Our First Egg!
What an exciting day! Kylie brought me this egg that she found in the chicken coop. I held it up to the keyboard of my laptop for a reference point. It is itty-bitty and oh so cute. I'm not sure I will be able to use it as food. Is it ok to save the eggs just to look at? It feels a little like eating my grandchildren. I'm sure I will get over it when I need it. It's just kind of strange to think about it.
After I took the picture, I ran out to try to figure out which chicken laid it. I started by trapping all of the chickens in the coop (since the run is to short for me to get into it), climbed in there with them, and began examining the chickens' vents (the exit for all things coming out of the chicken) of whose gender I am not completely certain. I found that several appeared to be ready to lay eggs (according to what I read in a book), but found no evidence (I was looking for a trace of blood or something -- since there was a little bit of blood on the egg) that the egg had come from any of them. Then just for the heck of it I checked the chickens that I am fairly certain are roosters. I thought I had figured out (from looking at the vents) how to tell which ones were roosters, so then I examined the others and found that they all had what I thought were boy parts.

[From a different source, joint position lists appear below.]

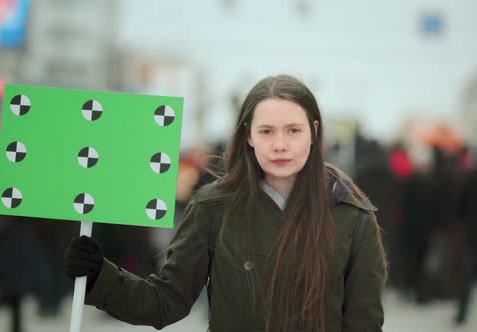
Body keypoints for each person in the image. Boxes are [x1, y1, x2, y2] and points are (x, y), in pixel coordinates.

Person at [64, 74, 388, 332]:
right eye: (266, 131)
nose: (280, 145)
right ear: (248, 135)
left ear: (314, 132)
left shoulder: (351, 215)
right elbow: (165, 302)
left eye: (293, 130)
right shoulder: (214, 207)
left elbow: (364, 324)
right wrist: (99, 276)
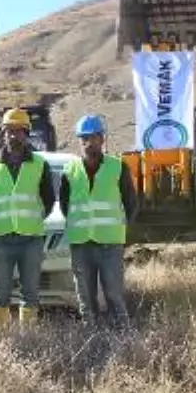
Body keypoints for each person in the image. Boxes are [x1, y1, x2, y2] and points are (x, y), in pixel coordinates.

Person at [0, 108, 55, 340]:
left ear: (27, 134)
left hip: (30, 239)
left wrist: (33, 219)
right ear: (2, 134)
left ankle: (27, 342)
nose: (13, 136)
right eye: (9, 131)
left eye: (19, 131)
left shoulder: (40, 164)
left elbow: (48, 200)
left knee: (30, 294)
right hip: (1, 239)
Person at [59, 114, 137, 328]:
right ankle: (91, 337)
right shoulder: (69, 171)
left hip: (109, 244)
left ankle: (122, 337)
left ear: (102, 139)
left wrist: (121, 232)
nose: (88, 143)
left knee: (114, 294)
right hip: (81, 244)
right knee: (85, 297)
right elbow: (65, 205)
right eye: (84, 138)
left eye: (93, 137)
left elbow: (131, 203)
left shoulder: (118, 167)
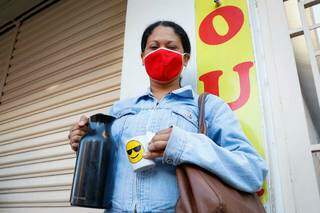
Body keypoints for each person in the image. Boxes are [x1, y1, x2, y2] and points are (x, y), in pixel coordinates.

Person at [68, 20, 268, 212]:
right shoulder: (119, 109)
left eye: (171, 47)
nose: (162, 53)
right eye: (153, 47)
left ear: (185, 58)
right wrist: (85, 142)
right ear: (142, 56)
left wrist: (185, 145)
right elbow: (105, 168)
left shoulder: (209, 107)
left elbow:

At this point I was totally confused to say the very least! So I ran in the house to ask my close friend, Google. You have to be very careful typing in things like "sex of chickens" and "chicken genitalia". (Just FYI.) All the information said the same thing. You tell the gender of a chicken by three main things: 1--roosters crow, 2 -- roosters have spurs on their legs, and 3 -- roosters have more pronounced combs. That doesn't help me! I know four of the chickens are roosters. They crow. Their combs are more pronounced than the other chickens, too. The problem comes in the fact that most of my chickens are different breeds and I don't know their ages, so how do I know whose comb just hasn't started to develop yet? I decided to let the spurs on the legs be the determining factor. (The lady on the You Tube video said that no matter what the breed of chicken, all roosters have spurs.) I went back out to the coop and trapped all the chickens in the coop again and climbed in. I captured each one starting with the known roosters so I could be sure what I was looking for. The first rooster had spurs. The next rooster did not. I looked again and felt up and down the poor chickens legs. Then I found something that might be considered a spur in its beginning stage. I worked my way through all of my chickens. They all had spurs! Either I am the worst chicken examiner, or someone is messing with me!
I give up. I'm just going to stake out the chicken coop and see who lays the eggs. What do you take to a chicken stake out? Donuts?
I have probably traumatized the poor things so badly they won't lay for several days again.